### Task A
In the amendment to the purchase and sale agreement below, what date is the original Purchase and Sale Agreement dated as of?

### Source passage
## START

Third Amendment to Purchase and Sale Agreement between the sellers identified therein and Easterly Government Properties LP dated as of December 21, 2021

Contract Categories: Business Finance - Purchase Agreements
EX-10.3 4 dea-ex10_3.htm EX-10.3 EX-10.3

EXHIBIT 10.3

 

THIRD AMENDMENT TO PURCHASE AND SALE AGREEMENT

 

THIS THIRD AMENDMENT TO PURCHASE AND SALE AGREEMENT (this “Amendment”) is made and entered into effective as of December 21, 2021 (the “Effective Date”), by and among the entities listed on Exhibit A attached hereto (each, a “Seller” and collectively, the “Sellers”), and EGP MEDBASE REIT LLC, a Delaware limited liability company (“Purchaser”).

R E C I T A L S:

WHEREAS, Sellers and Purchaser (as successor by assignment from Easterly Government Properties LP, a Delaware limited partnership) entered into that certain Purchase and Sale Agreement dated as of September 30, 2021, as amended by that certain First Amendment to Purchase and Sale Agreement dated as of October 12, 2021 and as further amended by that certain Second Amendment to Purchase and Sale Agreement dated as of November 1, 2021 (collectively, the “Purchase Agreement”);

WHEREAS, pursuant to the Purchase Agreement, Sellers agreed to sell to Purchaser, and Purchaser agreed to buy from Sellers, the Membership Interests in the Companies set forth next to such Seller’s name on Exhibit A to the Purchase Agreement; and

WHEREAS, Sellers and Purchaser desire to further amend the Purchase Agreement to set forth certain agreements of the parties as more particularly set forth herein.

NOW, THEREFORE, in consideration of the terms, conditions and covenants contained in the Purchase Agreement and in this Amendment, and of other good and valuable consideration, the receipt and sufficiency of which are hereby acknowledged, Sellers and Purchaser agree as follows:

1.
Capitalized Terms. Capitalized terms used herein but not defined herein shall have the meanings given to such terms in the Purchase Agreement.
2.

## END

### Task B
Copy out each line of the records that contains the word "point".

### Extracted information

## START

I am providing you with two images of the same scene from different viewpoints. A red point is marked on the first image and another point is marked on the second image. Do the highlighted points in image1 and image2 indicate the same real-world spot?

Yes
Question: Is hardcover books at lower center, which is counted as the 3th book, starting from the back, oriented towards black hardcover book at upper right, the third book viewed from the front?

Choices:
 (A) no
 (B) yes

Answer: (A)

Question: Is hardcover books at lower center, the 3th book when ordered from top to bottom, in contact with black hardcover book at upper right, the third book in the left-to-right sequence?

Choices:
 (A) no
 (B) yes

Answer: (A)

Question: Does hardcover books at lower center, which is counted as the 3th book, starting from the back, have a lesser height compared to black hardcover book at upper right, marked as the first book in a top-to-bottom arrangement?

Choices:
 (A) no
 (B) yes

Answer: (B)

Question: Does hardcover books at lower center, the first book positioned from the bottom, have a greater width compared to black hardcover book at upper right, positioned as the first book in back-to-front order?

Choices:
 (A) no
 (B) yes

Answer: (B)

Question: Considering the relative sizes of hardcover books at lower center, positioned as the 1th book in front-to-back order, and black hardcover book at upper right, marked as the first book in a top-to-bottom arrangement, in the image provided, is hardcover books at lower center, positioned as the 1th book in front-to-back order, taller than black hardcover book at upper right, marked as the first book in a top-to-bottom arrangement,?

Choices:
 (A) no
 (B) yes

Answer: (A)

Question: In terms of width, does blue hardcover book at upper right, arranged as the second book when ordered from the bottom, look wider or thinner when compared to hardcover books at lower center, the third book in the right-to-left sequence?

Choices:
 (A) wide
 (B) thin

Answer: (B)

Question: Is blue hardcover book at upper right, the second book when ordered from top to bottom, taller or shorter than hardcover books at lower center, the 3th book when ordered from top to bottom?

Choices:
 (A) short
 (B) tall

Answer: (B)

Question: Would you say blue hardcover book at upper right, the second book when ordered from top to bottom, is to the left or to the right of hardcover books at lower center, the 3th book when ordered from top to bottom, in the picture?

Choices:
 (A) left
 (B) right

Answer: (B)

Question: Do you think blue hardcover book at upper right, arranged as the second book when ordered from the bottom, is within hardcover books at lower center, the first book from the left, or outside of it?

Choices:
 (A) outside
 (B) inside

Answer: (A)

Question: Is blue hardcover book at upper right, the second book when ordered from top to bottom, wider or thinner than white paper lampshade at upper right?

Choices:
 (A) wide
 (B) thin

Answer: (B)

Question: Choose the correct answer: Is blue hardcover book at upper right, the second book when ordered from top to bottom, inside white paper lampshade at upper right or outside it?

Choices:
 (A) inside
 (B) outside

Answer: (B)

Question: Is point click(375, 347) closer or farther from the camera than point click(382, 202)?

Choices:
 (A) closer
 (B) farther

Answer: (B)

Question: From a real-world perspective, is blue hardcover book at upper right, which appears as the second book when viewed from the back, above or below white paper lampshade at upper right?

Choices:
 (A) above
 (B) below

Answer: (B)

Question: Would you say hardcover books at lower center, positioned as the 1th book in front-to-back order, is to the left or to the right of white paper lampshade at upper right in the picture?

## END

### Full answer A
September 30, 2021.

### Full answer B
I am providing you with two images of the same scene from different viewpoints. A red point is marked on the first image and another point is marked on the second image. Do the highlighted points in image1 and image2 indicate the same real-world spot?
Question: Is point click(375, 347) closer or farther from the camera than point click(382, 202)?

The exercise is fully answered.